Weight: 86.7kgs (lighter than I thought)
Body Fat: 41.7%
Fat Viscal Rating: 9
Lean Mass kg: 48.1kg
Arms: 35cms (OMG)
Okay so I am officially a fatty. I have struggled with my weight all my life but after having three kids it has gotten a bit crazy. I will not show my before photos to you as I am totally disgusted with the way I look and no point really as I don't have any after photos anyway.
The Zumba in Melbourne 12 Week Weight Loss Challenge is going to test me big time but hoping it will be what gets me going to my journey to thinness.
I was once down to a low of 62kgs and a fabulous small size 12. I lived on cigarettes, alcohol and went out every weekend and partied hard. The only real exercise I did was walking to the train station every morning - only because my work provided free transport home. If it weren't for that I wouldn't have been that small. Isn't it funny how bad habits lead to you either being too skinny or too fat. In my case I was unhealthy thin. I was happy - don't get me wrong but it never crossed my mind that I was actually losing weight at the time as I was not obsessed with it. Now it is on my mind most of the time. Every time I eat a lolly or a piece of chocolate that I know I shouldn't have I make myself sad. I will endure it.

(Dataset entries)
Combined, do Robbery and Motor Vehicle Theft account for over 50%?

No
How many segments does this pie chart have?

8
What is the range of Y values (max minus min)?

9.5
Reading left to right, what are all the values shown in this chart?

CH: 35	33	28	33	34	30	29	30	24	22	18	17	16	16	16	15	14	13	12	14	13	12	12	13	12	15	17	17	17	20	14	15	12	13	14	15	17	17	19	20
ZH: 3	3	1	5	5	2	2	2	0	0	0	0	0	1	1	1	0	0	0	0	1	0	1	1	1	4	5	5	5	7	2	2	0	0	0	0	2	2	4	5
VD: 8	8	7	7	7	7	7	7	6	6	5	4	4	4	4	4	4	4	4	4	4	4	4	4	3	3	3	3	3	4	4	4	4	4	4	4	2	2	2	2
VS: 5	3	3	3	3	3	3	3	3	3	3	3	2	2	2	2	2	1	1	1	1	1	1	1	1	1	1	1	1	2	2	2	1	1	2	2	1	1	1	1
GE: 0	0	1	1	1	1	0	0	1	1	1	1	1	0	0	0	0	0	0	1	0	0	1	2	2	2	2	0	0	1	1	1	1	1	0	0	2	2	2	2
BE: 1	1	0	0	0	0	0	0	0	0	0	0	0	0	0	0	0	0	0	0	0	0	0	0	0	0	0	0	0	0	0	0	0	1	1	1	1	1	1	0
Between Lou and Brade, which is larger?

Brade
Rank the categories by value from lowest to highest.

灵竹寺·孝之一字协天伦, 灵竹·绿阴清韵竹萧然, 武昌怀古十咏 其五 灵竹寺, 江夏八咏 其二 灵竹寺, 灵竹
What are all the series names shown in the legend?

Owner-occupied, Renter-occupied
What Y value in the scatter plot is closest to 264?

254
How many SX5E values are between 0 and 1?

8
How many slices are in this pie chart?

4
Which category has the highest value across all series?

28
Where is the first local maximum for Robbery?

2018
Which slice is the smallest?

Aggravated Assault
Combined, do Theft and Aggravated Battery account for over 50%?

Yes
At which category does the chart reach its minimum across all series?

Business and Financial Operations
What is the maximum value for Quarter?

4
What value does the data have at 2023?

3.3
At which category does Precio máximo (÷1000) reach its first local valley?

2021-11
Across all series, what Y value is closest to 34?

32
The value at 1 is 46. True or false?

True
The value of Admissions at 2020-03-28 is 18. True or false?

§ Study questions
- 1) Translate this sentence from the weight-loss post into Spanish: "I have struggled with my weight all my life but after having three kids it has gotten a bit crazy."
- 2) Write the next paragraph of the weight-loss post, continuing in the same voice after its last sentence.

§ Outputs in order
- 1) He luchado con mi peso toda mi vida, pero después de tener tres hijos se ha descontrolado un poco.

- 2)
I have found lots of exercises to do on You Tube and wow are there some hard ones on there. I would love to get myself an Ab Circle Pro but DH says it is just another one of those exercise machines that don't do anything. I don't know. I would love to give it a try but he won't even let my do it. I can get one for $109 - $90 off the actual price. I might just get it and he will have to get angry with me.
Anyway - tomorrow is the first day of the 12 Week challenge. Wish me luck I certainly do need it.